From this page: ftp://ftp.freebsd.org/pub/FreeBSD/releases/amd64/ISO-IMAGES/8.1/

I think dvd1.iso is the safer method to download freebsd FreeBSD. but But I am on a slow connection and it will take a while to download the full 2gb dvd. disc1.iso seems nice and small at 700mb.

What all does disc1 contain? does Does it contain a simple gui to get started? if If not is it simple enough to get started from the command line? i I am familiar with Linux BTW. 

I googled but couldn't find much info about disc1.iso

Thanks


----------



## graudeejs (Oct 13, 2010)

I suggest dvd, if you can wait 
Or maybe you can download it at friends house


----------



## Nukama (Oct 13, 2010)

Hi, 

Look at paragraph "Availability" in the 
announce message, it describes the content of each image.

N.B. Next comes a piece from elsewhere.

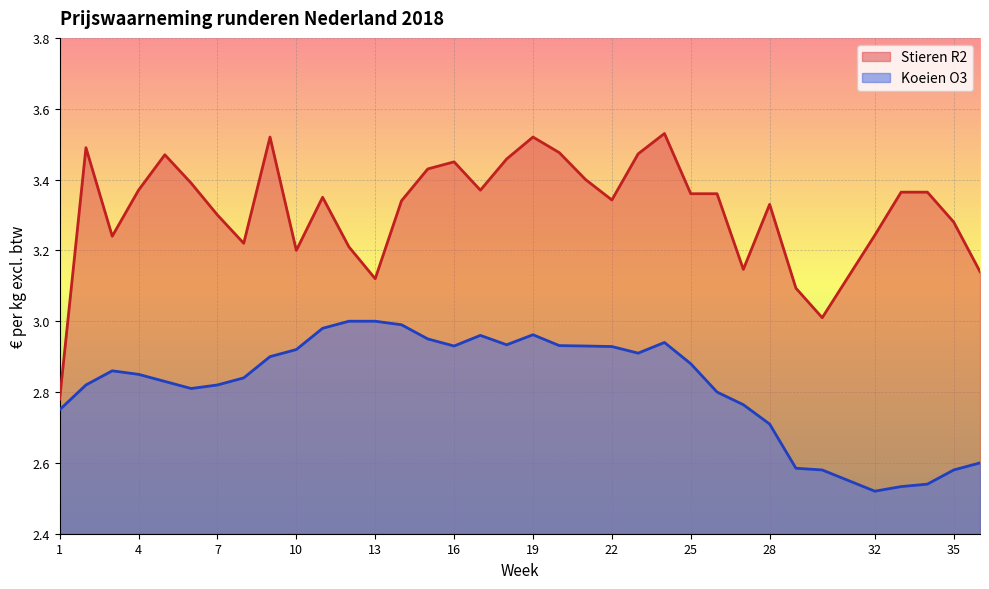

Is it true that Koeien O3 equals 2.9 at 10?

True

FreeBSD is installed by sysinstall (curse based), but you could also install it in Fixit-Environment (needs livefs for RootOnZFS) or install FreeBSD with the PC-BSD graphic installer.

And its easy to start of with the console. Try [CMD=""]apropos()[/CMD] and [CMD=""]man() hier[/CMD] and study the superb FreeBSD handbook first.

Also there are plenty of desktop environments and windows managers available in the ports() system or installable via `# [man]pkg_add[/man] -r program`.


----------



## kutchbhi (Oct 13, 2010)

Thanks for the replies. From what I read, I guess I can use the disc1.iso to get the GUI just fine.


----------



## jem (Oct 14, 2010)

It's more of a TUI (textual user interface) than a GUI.


----------



## Beastie (Oct 14, 2010)

jem said:
			
		

> It's more of a TUI (textual user interface) than a GUI.


All disc/DVD/pendrive images have sysinstall. But I guess kutchbhi is talking about Xorg and a WM/DE, in which case s/he is mistaken since disc1 only has documentation packages and no software packages, "GUI" or else.


----------